● Data section:
*** Begin section ***

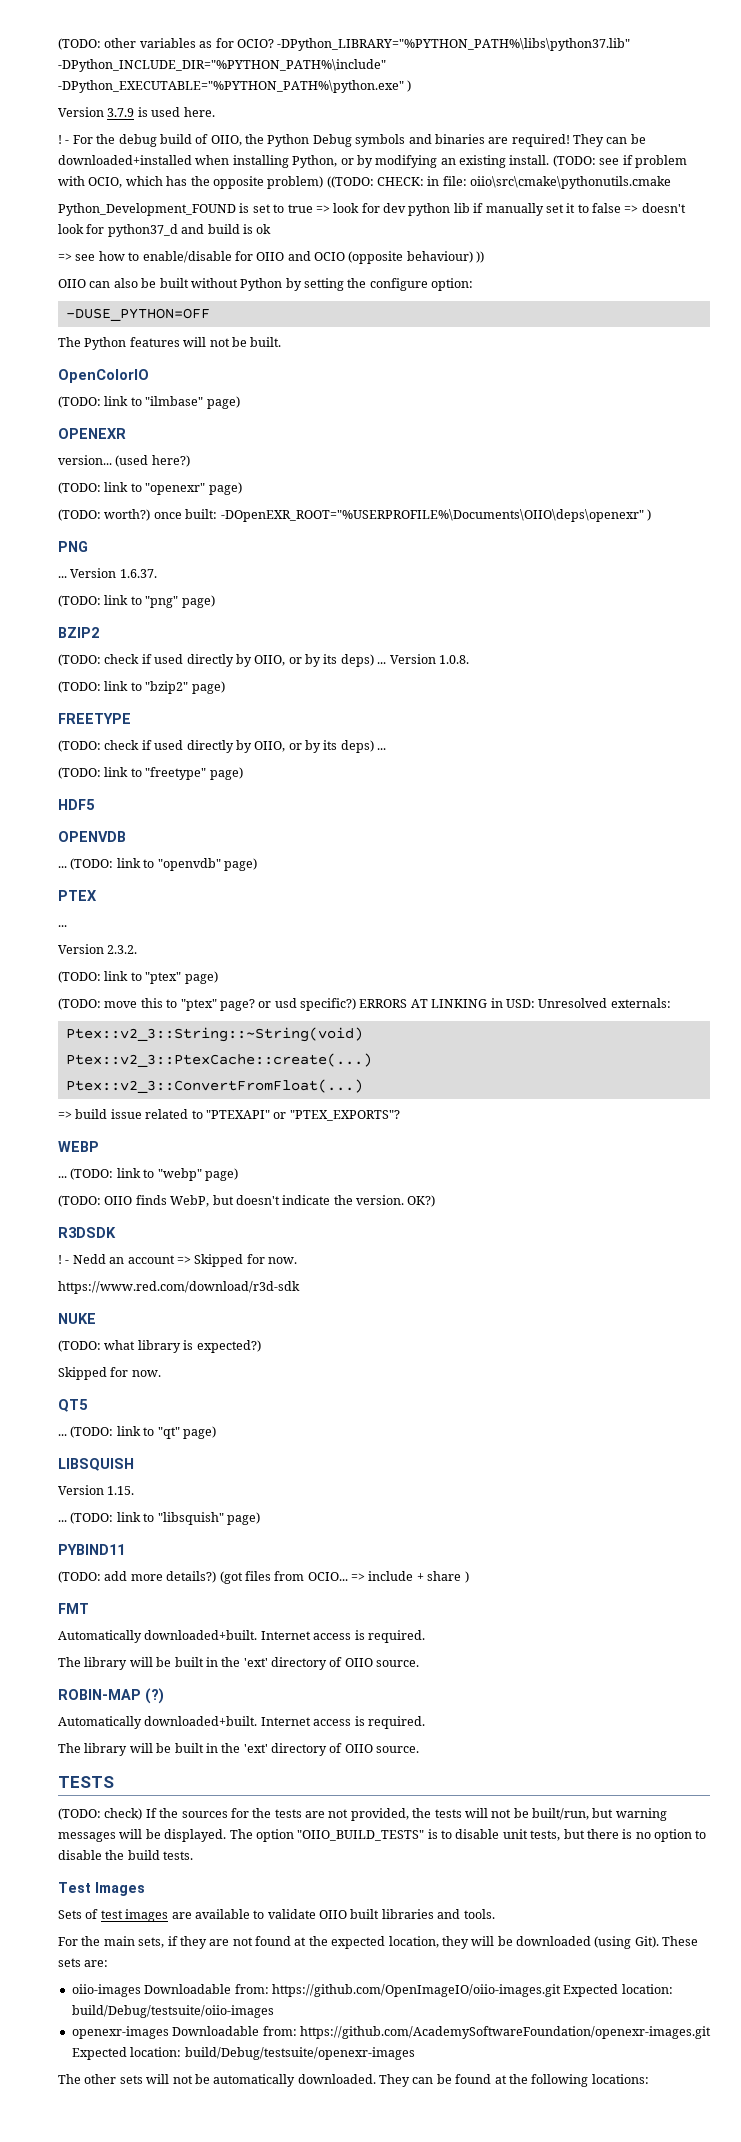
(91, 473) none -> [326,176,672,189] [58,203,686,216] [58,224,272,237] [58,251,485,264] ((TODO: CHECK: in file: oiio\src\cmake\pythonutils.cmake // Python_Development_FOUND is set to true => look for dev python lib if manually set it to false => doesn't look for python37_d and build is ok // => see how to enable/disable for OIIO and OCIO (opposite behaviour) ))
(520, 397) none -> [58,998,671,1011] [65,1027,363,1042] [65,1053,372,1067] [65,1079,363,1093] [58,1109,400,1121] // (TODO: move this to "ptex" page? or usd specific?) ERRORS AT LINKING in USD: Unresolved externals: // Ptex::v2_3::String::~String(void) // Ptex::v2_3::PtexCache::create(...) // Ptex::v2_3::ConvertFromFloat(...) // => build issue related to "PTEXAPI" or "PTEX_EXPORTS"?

*** End section ***
*** Begin section ***

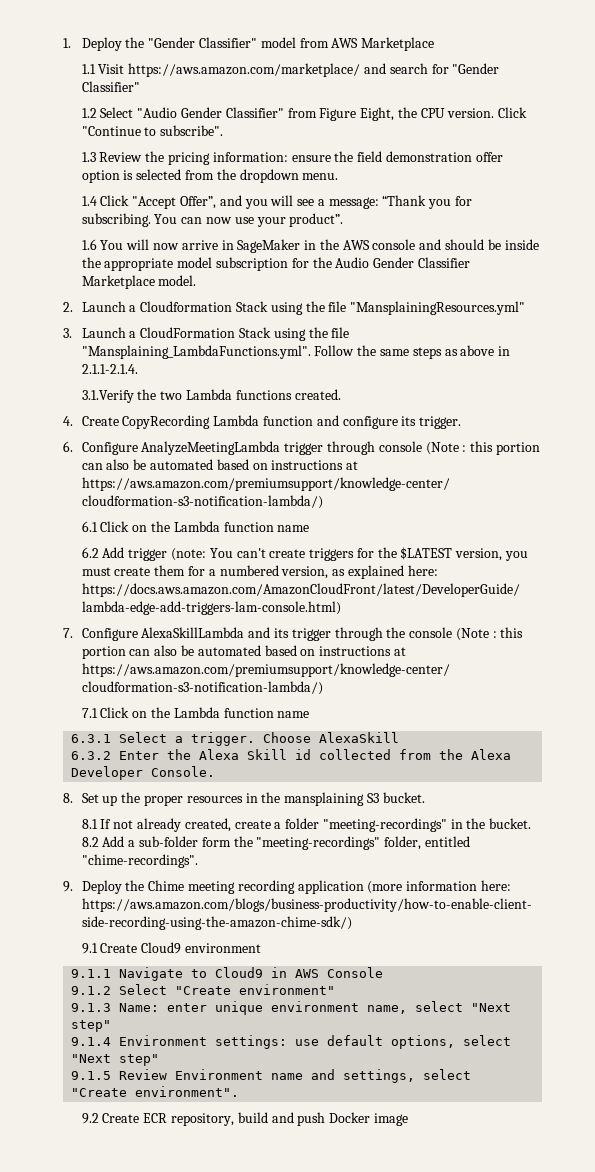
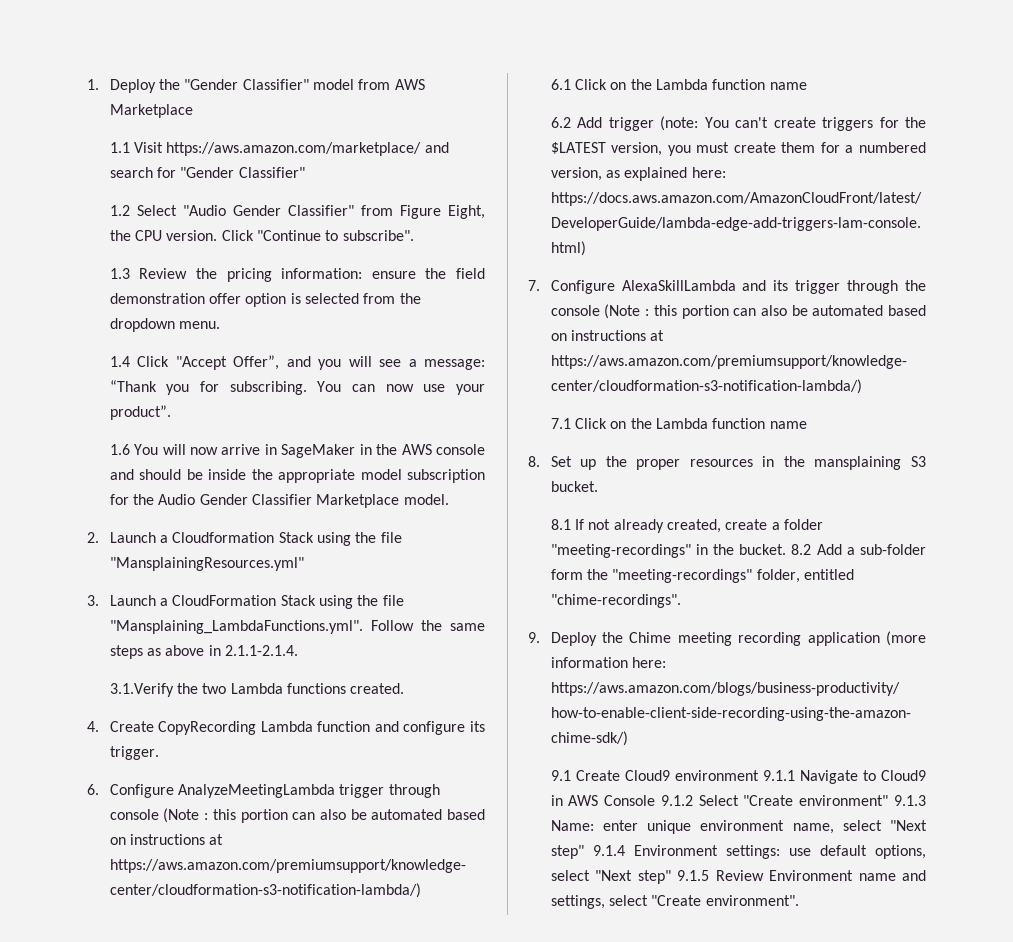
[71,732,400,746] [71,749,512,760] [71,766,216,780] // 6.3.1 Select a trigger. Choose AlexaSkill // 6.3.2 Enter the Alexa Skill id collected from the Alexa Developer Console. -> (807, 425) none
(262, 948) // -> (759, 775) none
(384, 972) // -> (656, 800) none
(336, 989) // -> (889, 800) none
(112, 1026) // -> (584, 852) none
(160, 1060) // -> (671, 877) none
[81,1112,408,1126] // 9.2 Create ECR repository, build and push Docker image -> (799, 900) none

*** End section ***

● What to work on:
Print exactly the lines above from the one with "(262, 948) // -> (759, 775) none" to the one with "[81,1112,408,1126] // 9.2", including both.

● Problem solution:
(262, 948) // -> (759, 775) none
(384, 972) // -> (656, 800) none
(336, 989) // -> (889, 800) none
(112, 1026) // -> (584, 852) none
(160, 1060) // -> (671, 877) none
[81,1112,408,1126] // 9.2 Create ECR repository, build and push Docker image -> (799, 900) none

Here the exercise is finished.